The collapse of the company will cost $372 for every New Zealander.
After receivers were called in yesterday, the Government moved to take effective control of SCF's assets, offering to buy out all other creditors to become the sole beneficiary of the business built up by Timaru accountant Allan Hubbard.
SCF got itself into trouble by lending money to people who could not pay it back and on assets that had no value, Prime Minister John Key said. Many of the loans were now bonfire material.
In a dramatic day after last-minute efforts to find private "white knight" investors failed, SCF chief executive Sandy Maier admitted defeat and receivers were called in just after 9.30am.
Soon after, the Treasury confirmed qualifying depositors would be paid in full by the government guarantee, and in a surprise move said the cover would be extended to all depositors.
The payout includes $1.6b to more than 35,000 depositors, who will receive the money over the next couple of months, and a $175 million loan to the receivers to buy out other creditors.
That could see taxpayers eventually take a hit of $600m once the company's assets have been sold, which could take several years.
However, Government sources hinted yesterday that a buyer willing to pick up a big slice of the company as a going concern could be in the wings.
Finance Minister Bill English, who worked through the night with officials on the package, said the receivers now owned the assets but he would be "a close adviser".
Mr English said the unusual move to extend the government guarantee to all depositors and stakeholders would cost more up front. But it would ultimately save about $100m through a "clean and orderly" receivership, lowering the estimated cost to taxpayers from $700m to $600m.
Mr Key said that, if the Government had not assumed sole rights, other creditors could have moved to appoint their own receivers, which would have taken control out of the Government's hands. "Without that we would be in the position of being the 800-pound gorilla who would have to take marching orders from a mouse."

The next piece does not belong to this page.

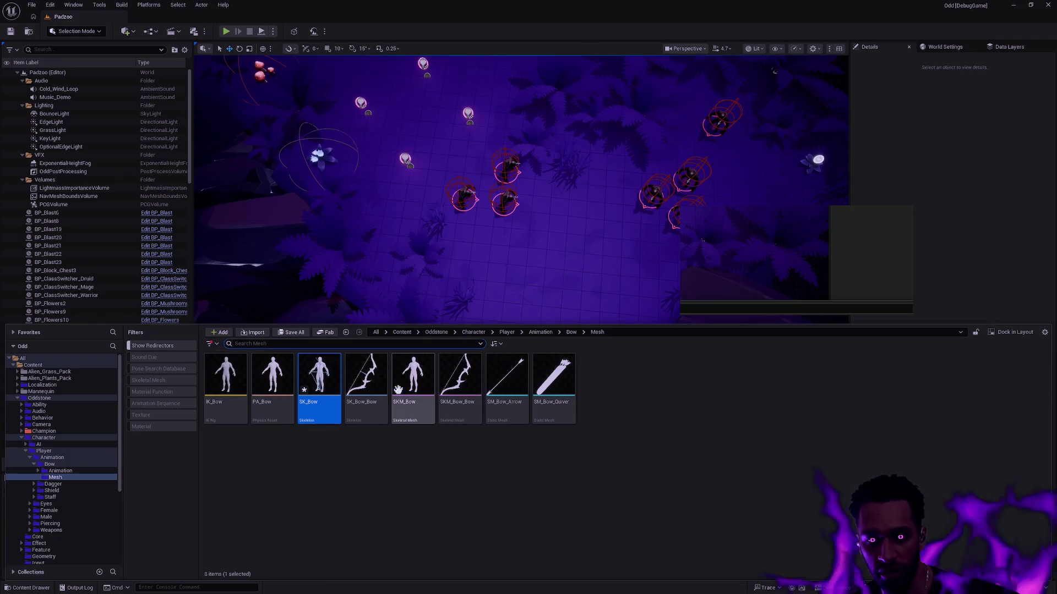
key("ctrl+p")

The move would also minimise damage to the wider economy, because the Government was in no hurry to sell, so there would be no "fire sale" that could drive down the value of dairy farms and other assets.

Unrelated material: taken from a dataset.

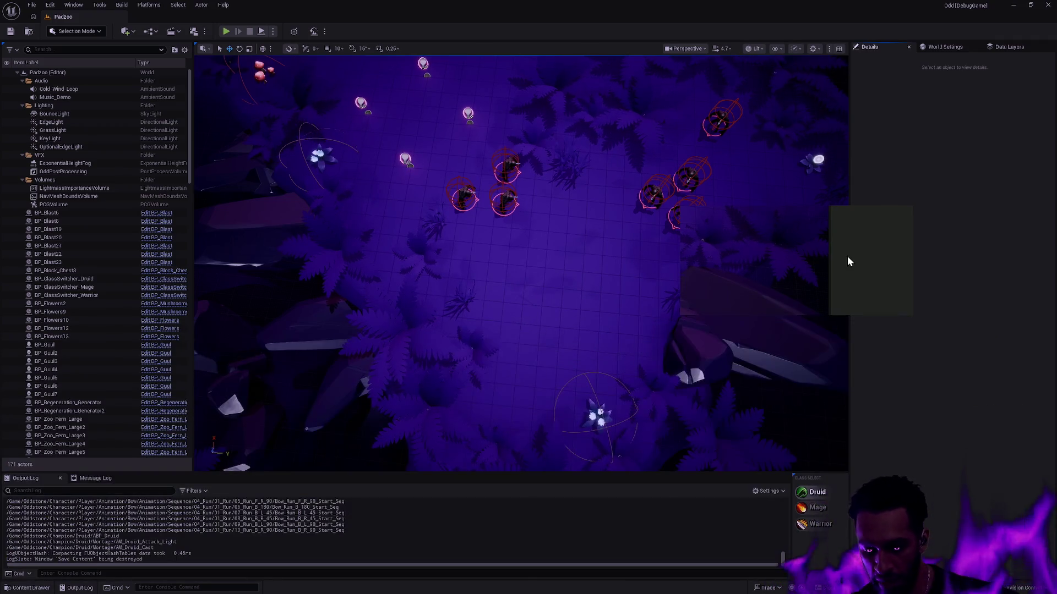
type("BP_Dr")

Mr English conceded, however, that the other creditors could delay matters if they refused to accept the Government's offer.
Paying out all depositors immediately would cut the cost by avoiding continuing payments of interest at the high rates SCF offered – up to 8.5 per cent.
Mr Hubbard and his wife, Jean, and other shareholders in SCF seem certain to lose all the money they invested in the company.
Mr Key accepted yesterday that depositors in finance companies such as Hanover and Bridgecorp, which failed before Labour put the guarantee in place in 2008, might feel it was unfair that, as taxpayers, they were now helping to finance a payout for others.
National had backed the scheme and it had been necessary to stop a run on banks' and finance companies' funds and the collapse of the financial system.
Mr Key said the receivership was a "very distressing and sad day" for Mr Hubbard.
The kiwi dollar lost about a cent in 24 hours after the Government bailed out South Canterbury Finance. By late yesterday it had fallen to US70.30c from US71.05c the day before.
Standard & Poor's said New Zealand's credit ratings were not immediately affected by the bailout, as the Government had already provided for the cost.
The sharemarket's NZX 50 index ended down 0.7 points at 3026.10, recovering from a 15-point fall during the day.